WHAT THE EXERCISE ASKS:
Every record below must be retyped exactly, with the pictures left out.

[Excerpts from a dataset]
^^^^
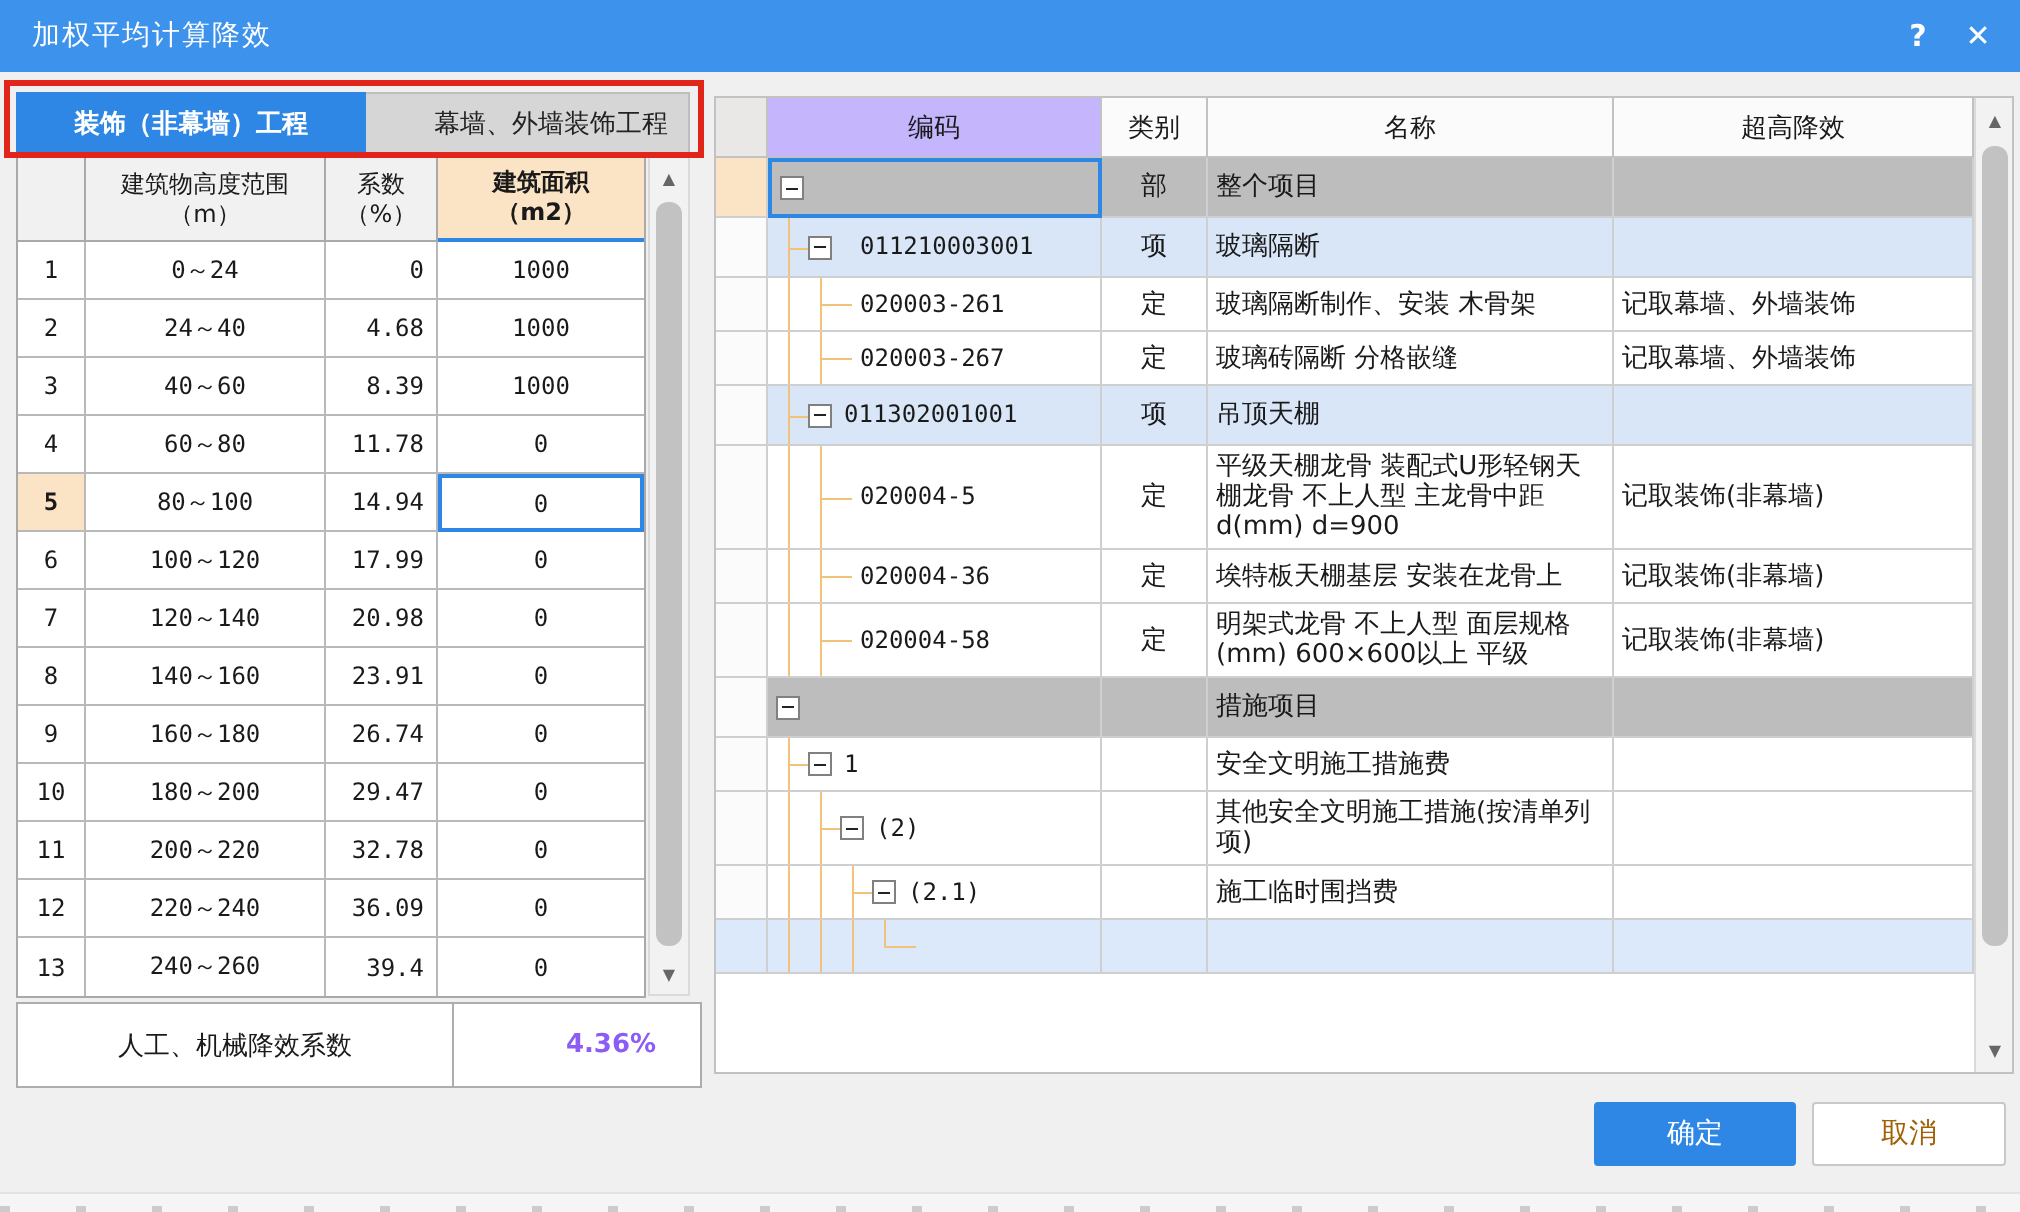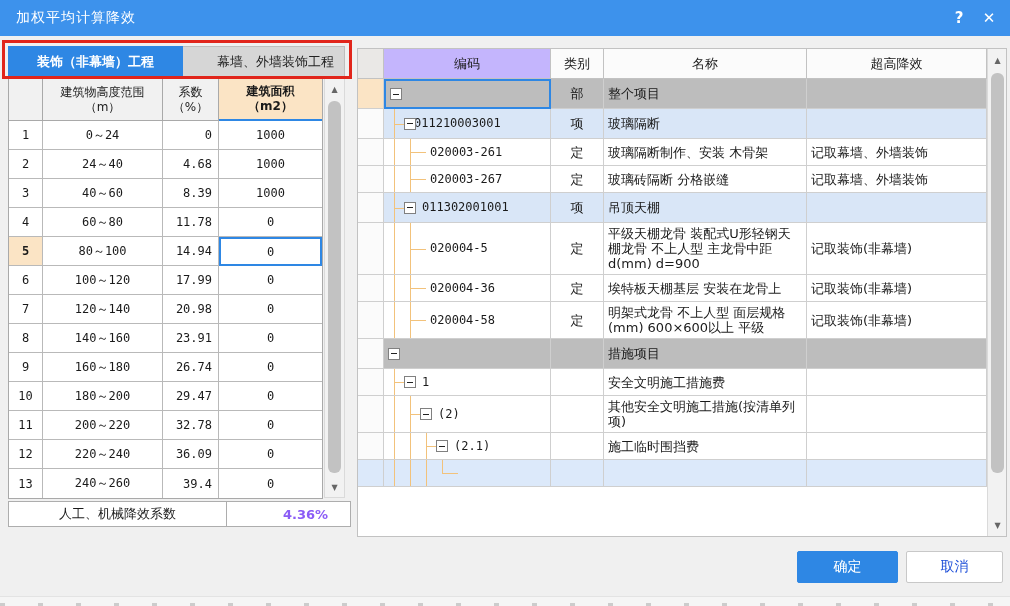--- a/index.html
+++ b/index.html
@@ -265,7 +265,7 @@
           <div class="vline" style="left: 10px;"></div>
           <div class="hstub" style="left: 10px; width: 10px;"></div>
           <div class="nodebox" style="left: 20px;"></div>
-          <div class="codetxt" style="padding-left: 30px; text-align: center;">011210003001</div>
+          <div class="codetxt" style="padding-left: 46px; text-align: center;">011210003001</div>
         </div>
         <div class="rc c-cat">项</div>
         <div class="rc c-name">玻璃隔断</div>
^^^^
TASK OUTPUT:
--- a/index.html
+++ b/index.html
@@ -265,7 +265,7 @@
           <div class="vline" style="left: 10px;"></div>
           <div class="hstub" style="left: 10px; width: 10px;"></div>
           <div class="nodebox" style="left: 20px;"></div>
-          <div class="codetxt" style="padding-left: 30px; text-align: center;">011210003001</div>
+          <div class="codetxt" style="padding-left: 46px; text-align: center;">011210003001</div>
         </div>
         <div class="rc c-cat">项</div>
         <div class="rc c-name">玻璃隔断</div>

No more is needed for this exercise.